* Provided data:

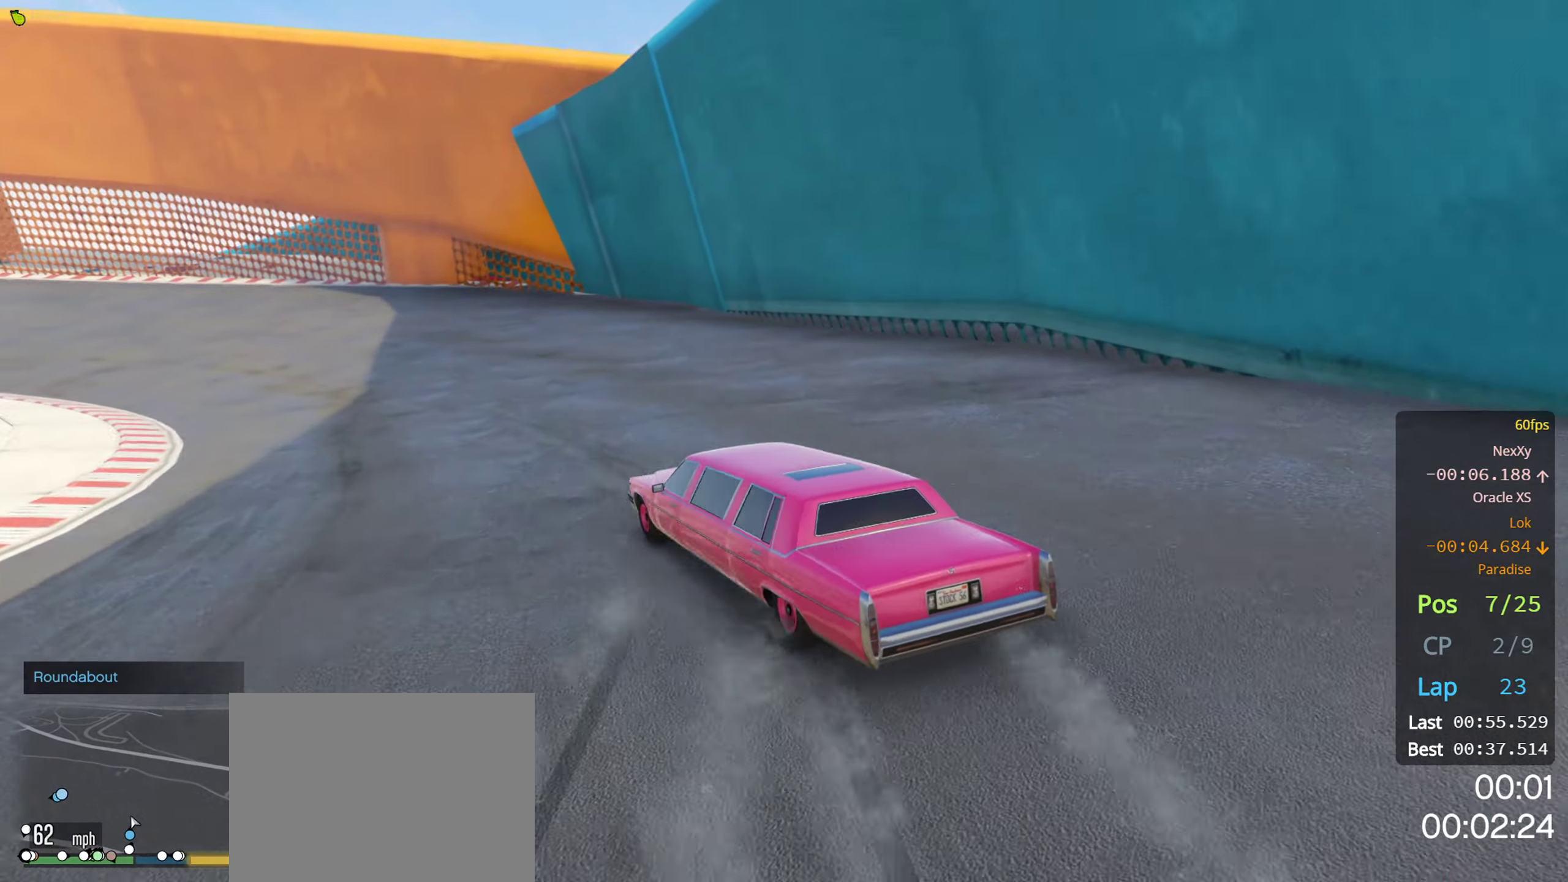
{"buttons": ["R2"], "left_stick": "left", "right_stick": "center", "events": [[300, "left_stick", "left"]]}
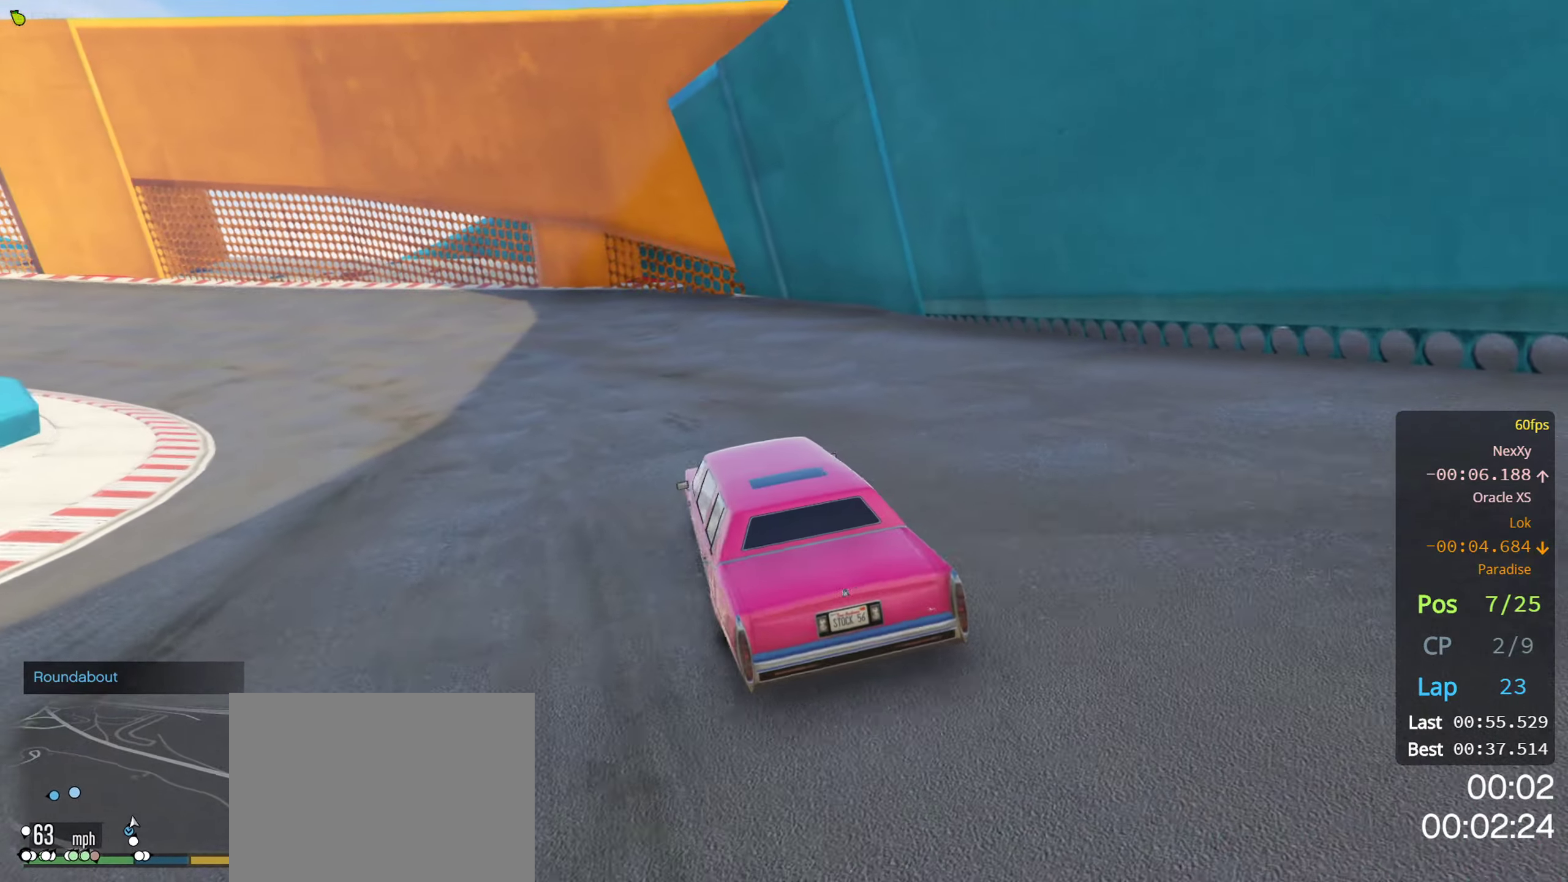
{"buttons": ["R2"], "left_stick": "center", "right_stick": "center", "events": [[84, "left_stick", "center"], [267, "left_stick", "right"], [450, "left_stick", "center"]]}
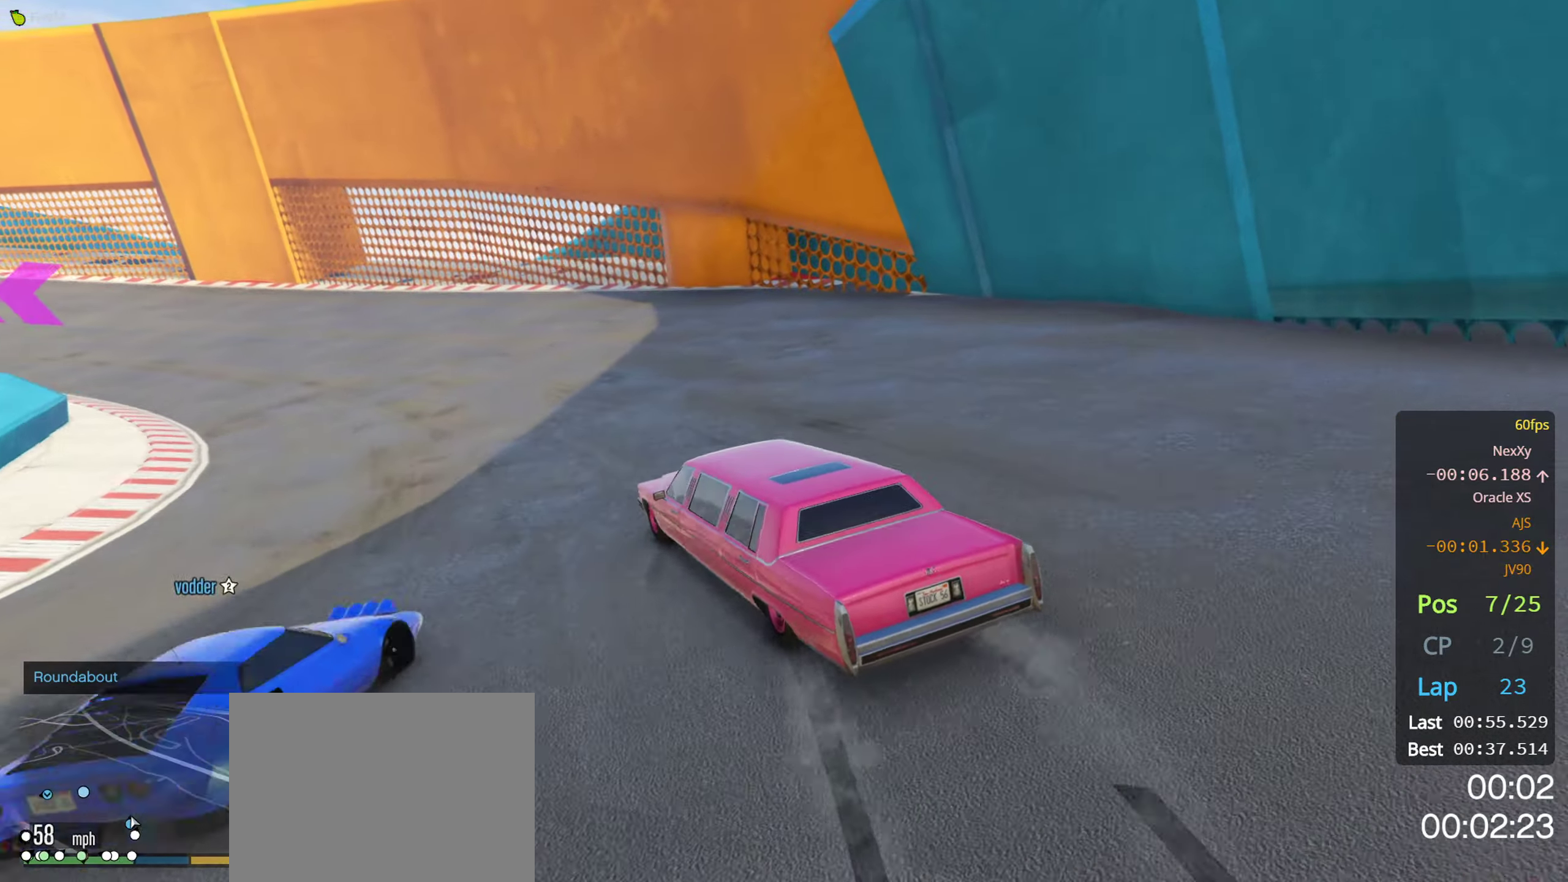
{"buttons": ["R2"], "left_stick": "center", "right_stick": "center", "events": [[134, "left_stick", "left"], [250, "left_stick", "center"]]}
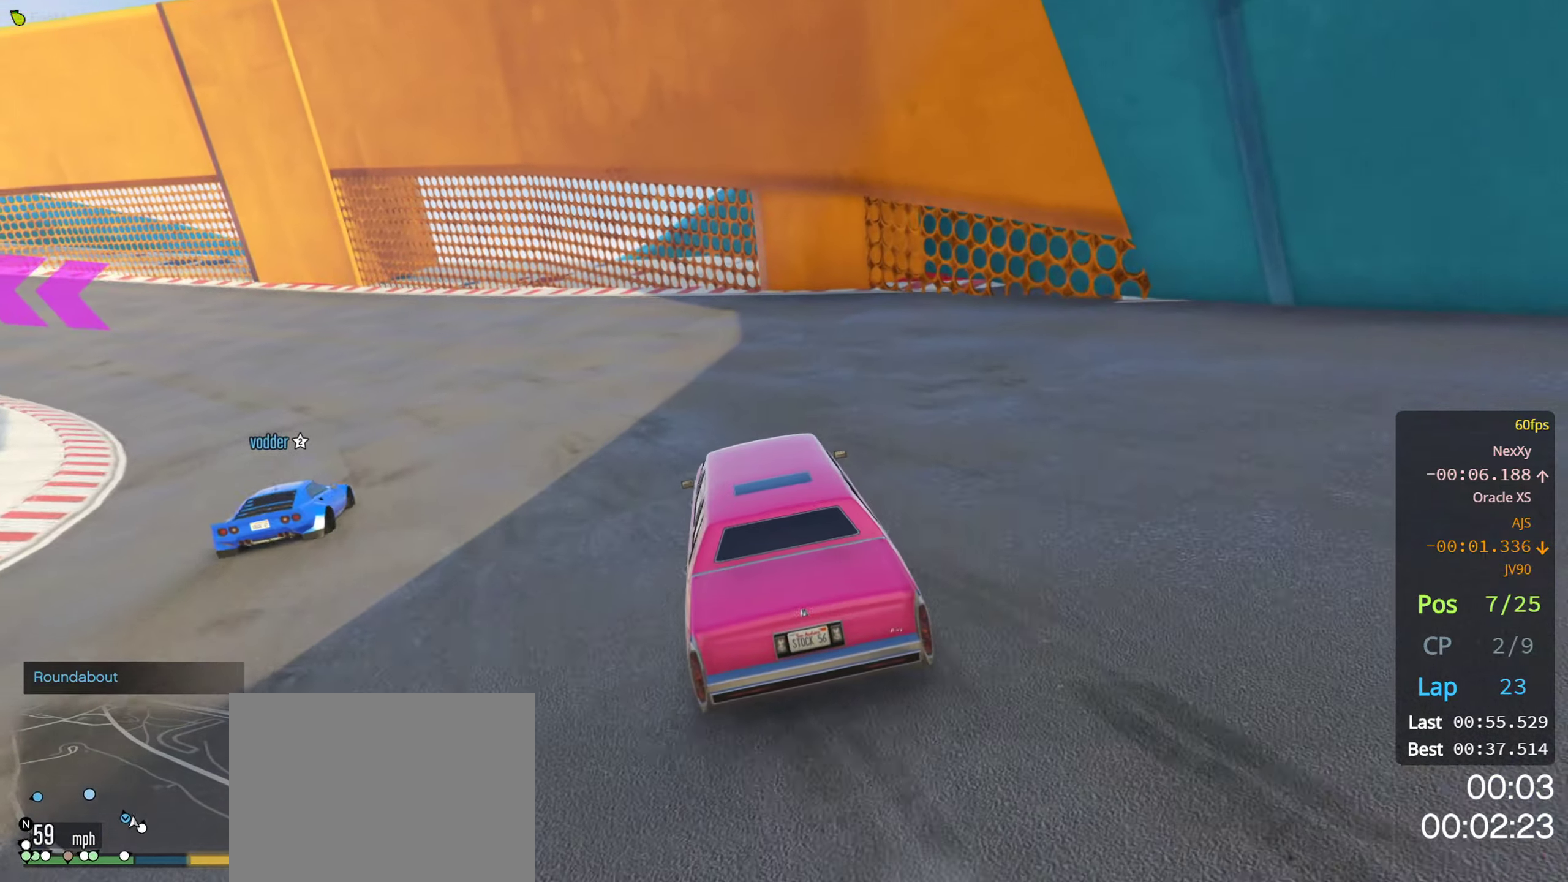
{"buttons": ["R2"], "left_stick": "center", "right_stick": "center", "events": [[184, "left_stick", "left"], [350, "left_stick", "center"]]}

* What you are asked to do:
With the pictures excluded, restate the material exactly as it stands.

* Exercise output:
{"buttons": ["R2"], "left_stick": "left", "right_stick": "center", "events": [[300, "left_stick", "left"]]}
{"buttons": ["R2"], "left_stick": "center", "right_stick": "center", "events": [[84, "left_stick", "center"], [267, "left_stick", "right"], [450, "left_stick", "center"]]}
{"buttons": ["R2"], "left_stick": "center", "right_stick": "center", "events": [[134, "left_stick", "left"], [250, "left_stick", "center"]]}
{"buttons": ["R2"], "left_stick": "center", "right_stick": "center", "events": [[184, "left_stick", "left"], [350, "left_stick", "center"]]}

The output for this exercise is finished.